Document text ::
◇ ◇ ◇
The buffer space identifier 20 identifies whether write buffering in the internal memory 10 is possible. The internal memory 10 has a buffer space, and the buffer space identifier 20 identifies whether there is an idle buffer space in which write data corresponding to a received write request of the host 200 may be buffered. Because data for software processing and pre-buffered write data are stored in the internal memory 10, the buffer space identifier 20 first identifies whether an idle buffer space exists in the internal memory 10 in order to perform a write buffering operation.

The buffering mode operator 30 selects a buffering mode operation for buffering the corresponding write data in response to the received write request from the host 200. The buffering mode operation is divided into a first mode operation and a second mode operation, and one of them is selected according to a preset condition. According to the buffering mode operation, write data to be buffered is buffered in at least one of the internal memory 10 and the external memory 300. The buffering mode operation is selected based on the total amount of write data pre-buffered in each of the internal memory 10 and the external memory 300, which will be described later.

Specifically, when the buffer space identifier 20 identifies the absence of an idle buffer space available for buffering, buffering in the internal memory 10 may be skipped, and the write data may be buffered only in the external memory 300 in the first mode operation and the second mode operation (see FIG. 2). The memory controller 100 according to the disclosure may allocate a buffer space to the external memory 300, temporarily store the corresponding write data in the allocated buffer space, and transmit a write completion to the host 200. In addition, to program the buffered data to the NVM 400, the buffered data may be transmitted through the memory channel controller (not shown). When the programming is completed, the allocated buffer space may be released.

Referring to FIG. 3, in the first mode operation, when the buffer space identifier 20 identifies the existence of an idle buffer space in the internal memory 10, the corresponding write data is buffered in the internal memory 10 with priority over the external memory 300. A buffer space is allocated to the internal memory 10 and, the corresponding write data is buffered in the buffer space. Further, when the buffered data is programmed to the NVM 400 by a flush operation, the buffer space occupied by the data is released. Accordingly, when the idle buffer space of the internal memory 10 is sufficient, write data may be buffered in the idle buffer space without access to the external memory 300.

Referring to FIG. 4, in the second mode operation, when the buffer space identifier 20 identifies the existence of an idle buffer space in the internal memory 10, the corresponding write data is duplicately buffered in the internal memory 10 and the external memory 300. That is, the write data is temporarily stored in each of the internal memory 10 and the external memory 300. When a flush operation is performed to program the duplicately buffered write data to the NVM 400, the write data buffered in the internal memory 10 may be transmitted to the NVM 400, and the buffer space occupied by the transmitted write data in the internal memory 10 may be flushed. That is, regardless of whether programming of the write data transmitted from the internal memory 10 is successful, the buffer space allocated to the internal memory 10 for the write data is flushed. When programming of the write data transmitted from the internal memory 10 is successful, the write data duplicately buffered in the external memory 300 may be deleted, and the buffer space of the write data may be flushed. On the contrary, when programming of the write data transmitted from the internal memory 10 is failed, the programming operation may be re-performed by transmitting the duplicately buffered write data from the external memory 300, and when the programming is successful, the buffer space allocated to the external memory 300 may be flushed. Therefore, since the buffer space of the internal memory 10 is flushed early without the need for waiting for completion of the programming, the idle buffer space may be sufficiently secured in most cases. Further, since programming is rarely failed, the flush operation is performed mostly in the internal memory 10. Accordingly, compared to the case where only the external memory 300 is used as a buffer, the number of accesses to the external memory 300 may be reduced by about half.
◇ ◇ ◇
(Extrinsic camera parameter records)

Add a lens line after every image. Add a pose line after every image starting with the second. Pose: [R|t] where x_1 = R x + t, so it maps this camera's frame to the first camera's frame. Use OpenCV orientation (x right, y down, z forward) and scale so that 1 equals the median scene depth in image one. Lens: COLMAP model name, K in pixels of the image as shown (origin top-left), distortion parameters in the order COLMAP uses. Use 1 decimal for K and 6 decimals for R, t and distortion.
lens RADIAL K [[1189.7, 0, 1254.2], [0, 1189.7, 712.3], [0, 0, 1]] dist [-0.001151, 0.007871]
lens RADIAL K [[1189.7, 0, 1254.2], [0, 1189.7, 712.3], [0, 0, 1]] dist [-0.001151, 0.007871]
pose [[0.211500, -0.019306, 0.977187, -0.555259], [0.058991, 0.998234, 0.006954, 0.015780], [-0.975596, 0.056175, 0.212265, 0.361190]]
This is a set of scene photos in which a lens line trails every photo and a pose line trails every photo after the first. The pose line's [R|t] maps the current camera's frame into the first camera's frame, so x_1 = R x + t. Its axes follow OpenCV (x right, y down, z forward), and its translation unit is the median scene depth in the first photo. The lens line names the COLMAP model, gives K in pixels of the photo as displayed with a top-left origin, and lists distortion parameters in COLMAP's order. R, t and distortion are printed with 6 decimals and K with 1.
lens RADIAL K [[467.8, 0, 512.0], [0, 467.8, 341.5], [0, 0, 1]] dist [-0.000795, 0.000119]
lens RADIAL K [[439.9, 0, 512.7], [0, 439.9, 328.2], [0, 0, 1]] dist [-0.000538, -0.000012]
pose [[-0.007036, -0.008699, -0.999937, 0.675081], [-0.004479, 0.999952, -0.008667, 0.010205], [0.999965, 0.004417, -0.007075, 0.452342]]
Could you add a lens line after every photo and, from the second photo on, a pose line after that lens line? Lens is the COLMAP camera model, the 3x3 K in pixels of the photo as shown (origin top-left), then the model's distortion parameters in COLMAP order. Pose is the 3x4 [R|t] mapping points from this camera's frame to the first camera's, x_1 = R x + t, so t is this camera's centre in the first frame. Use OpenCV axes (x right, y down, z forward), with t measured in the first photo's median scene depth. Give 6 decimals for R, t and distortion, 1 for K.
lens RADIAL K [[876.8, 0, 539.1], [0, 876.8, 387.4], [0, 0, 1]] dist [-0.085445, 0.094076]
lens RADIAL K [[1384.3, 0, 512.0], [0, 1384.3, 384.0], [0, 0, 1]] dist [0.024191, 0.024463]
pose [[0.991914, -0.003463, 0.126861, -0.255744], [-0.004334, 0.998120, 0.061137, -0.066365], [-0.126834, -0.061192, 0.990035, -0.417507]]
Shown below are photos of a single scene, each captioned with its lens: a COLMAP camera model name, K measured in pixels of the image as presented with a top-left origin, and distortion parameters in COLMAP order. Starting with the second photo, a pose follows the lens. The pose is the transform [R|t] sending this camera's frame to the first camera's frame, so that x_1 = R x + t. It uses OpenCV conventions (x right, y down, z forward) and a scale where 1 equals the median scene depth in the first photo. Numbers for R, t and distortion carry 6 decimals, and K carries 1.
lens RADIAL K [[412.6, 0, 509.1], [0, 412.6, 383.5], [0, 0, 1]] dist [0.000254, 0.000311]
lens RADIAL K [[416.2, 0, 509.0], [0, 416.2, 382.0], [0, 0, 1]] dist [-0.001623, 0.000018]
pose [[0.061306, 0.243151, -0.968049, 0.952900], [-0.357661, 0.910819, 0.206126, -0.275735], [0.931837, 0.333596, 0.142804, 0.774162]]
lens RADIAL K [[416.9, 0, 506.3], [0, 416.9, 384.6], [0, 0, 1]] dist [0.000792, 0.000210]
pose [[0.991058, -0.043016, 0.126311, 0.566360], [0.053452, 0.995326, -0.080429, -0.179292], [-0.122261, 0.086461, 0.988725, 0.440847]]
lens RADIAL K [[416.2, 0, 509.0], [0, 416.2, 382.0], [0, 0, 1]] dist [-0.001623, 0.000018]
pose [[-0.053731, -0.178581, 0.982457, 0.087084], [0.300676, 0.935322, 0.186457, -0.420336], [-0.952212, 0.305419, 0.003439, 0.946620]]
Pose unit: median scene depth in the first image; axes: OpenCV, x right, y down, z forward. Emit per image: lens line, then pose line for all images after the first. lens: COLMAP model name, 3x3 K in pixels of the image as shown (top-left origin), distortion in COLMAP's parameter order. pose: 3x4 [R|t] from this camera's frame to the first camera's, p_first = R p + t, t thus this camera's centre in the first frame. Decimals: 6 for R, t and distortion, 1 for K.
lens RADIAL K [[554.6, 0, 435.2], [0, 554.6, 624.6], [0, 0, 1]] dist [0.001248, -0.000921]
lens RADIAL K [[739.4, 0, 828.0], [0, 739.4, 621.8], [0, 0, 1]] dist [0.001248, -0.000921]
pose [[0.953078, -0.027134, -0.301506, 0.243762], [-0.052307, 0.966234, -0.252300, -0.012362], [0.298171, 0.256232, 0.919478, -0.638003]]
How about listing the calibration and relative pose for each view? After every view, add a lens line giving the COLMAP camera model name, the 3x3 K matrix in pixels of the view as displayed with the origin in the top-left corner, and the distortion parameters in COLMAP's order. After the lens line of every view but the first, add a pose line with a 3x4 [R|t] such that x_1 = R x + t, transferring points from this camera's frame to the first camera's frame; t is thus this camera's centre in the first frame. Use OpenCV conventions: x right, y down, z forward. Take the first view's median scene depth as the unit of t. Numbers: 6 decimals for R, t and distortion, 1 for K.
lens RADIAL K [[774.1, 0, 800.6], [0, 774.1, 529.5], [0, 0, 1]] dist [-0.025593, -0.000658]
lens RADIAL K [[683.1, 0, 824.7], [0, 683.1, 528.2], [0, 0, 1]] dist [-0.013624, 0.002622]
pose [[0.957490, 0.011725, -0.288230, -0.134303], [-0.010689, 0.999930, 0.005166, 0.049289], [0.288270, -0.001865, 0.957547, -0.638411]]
◇ ◇ ◇
Required work ::
(1) Locate each line of the records that contains the string "captioned" and copy it out.
(2) Carry the write-buffering passage forward, starting right after its final sentence.
The write-buffering passage and the records have no connection to each other.

Answer section ::
(1)
Shown below are photos of a single scene, each captioned with its lens: a COLMAP camera model name, K measured in pixels of the image as presented with a top-left origin, and distortion parameters in COLMAP order. Starting with the second photo, a pose follows the lens. The pose is the transform [R|t] sending this camera's frame to the first camera's frame, so that x_1 = R x + t. It uses OpenCV conventions (x right, y down, z forward) and a scale where 1 equals the median scene depth in the first photo. Numbers for R, t and distortion carry 6 decimals, and K carries 1.

(2)
The flush operation for programming write data buffered in the internal memory 10 and the external memory 300 to the NVM 400 may be processed by the processor 50. Accordingly, according to the first mode operation, write data buffered in the internal memory 10 having an idle buffer space or write data buffered in the external memory 300 due to the absence of an idle buffer space in the internal memory 10 is transmitted and programmed into the NVM 400 by the processor 50. In addition, in the second mode operation, write data buffered in each of the internal memory 10 and the external memory 300 having an idle buffer space or write data buffered in the external memory due to the absence of an idle buffer space in the internal memory 10 is also transmitted and programmed into the NVM 400 by the processor 50.

The processor 50 may be implemented as a micro-control unit (MCU), a central processing unit (CPU), or the like to process a request received from the host 200. The processor 50 may drive software to control internal functional blocks and the NVM 400. The driven software may be stored in the internal memory 10, and data required for driving the software may also be stored in the internal memory 10. However, the software and the data required for driving the software are not necessarily to be stored in the internal memory 10.

The memory controller 100 according to an embodiment of the disclosure may further include a buffer workload measurer 40. The buffer workload measurer 40 calculates the total amount of pre-buffered write data. Based on the calculated total amount of pre-buffered write data, the buffering mode operator 30 selects one of the first mode operation and the second mode operation for the write data to be buffered, and performs the buffering operation.

As described above, because the memory controller 100 according to the disclosure uses the internal memory 10 and the external memory 300 as buffers, when a write buffering operation is performed, write data is buffered in at least one of the internal memory 10 or the external memory 300. Accordingly, the buffer workload measurer 40 calculates the total amount of write data pre-buffered in each of the internal memory 10 and the external memory 300. When the second mode operation has been previously performed, the total amount of pre-buffered write data excluding the write data duplicately buffered in one of the internal memory 10 and the external memory 300 is calculated because the write data is duplicately buffered in the internal memory 10 and the external memory 300.

The buffering mode operator 30 dynamically switches the buffering mode to the first mode operation, when the write workload of the host 200 is low, and to the second mode operation when the write workload of the host 200 is high. That is, while the write workload of the host 200 is continuously monitored, and one of the first mode operation and the second mode operation is selected and maintained according to high workload or low workload, when the write workload changes, the buffering mode is dynamically switched to another mode operation according to the changed write workload.

The write workload of the host 200 is based on the total amount of write data pre-buffered in the internal memory 10 and the external memory 300. For example, the total amount of pre-buffered write data per predetermined period, that is, an average buffered amount is calculated and compared with a preset threshold. When the average buffered amount is equal to or less than or equal to the threshold, the first mode operation may be performed, and when the average buffered amount is larger than the threshold, the second mode operation may be performed. The period may be set to, but not limited to, 1 minute.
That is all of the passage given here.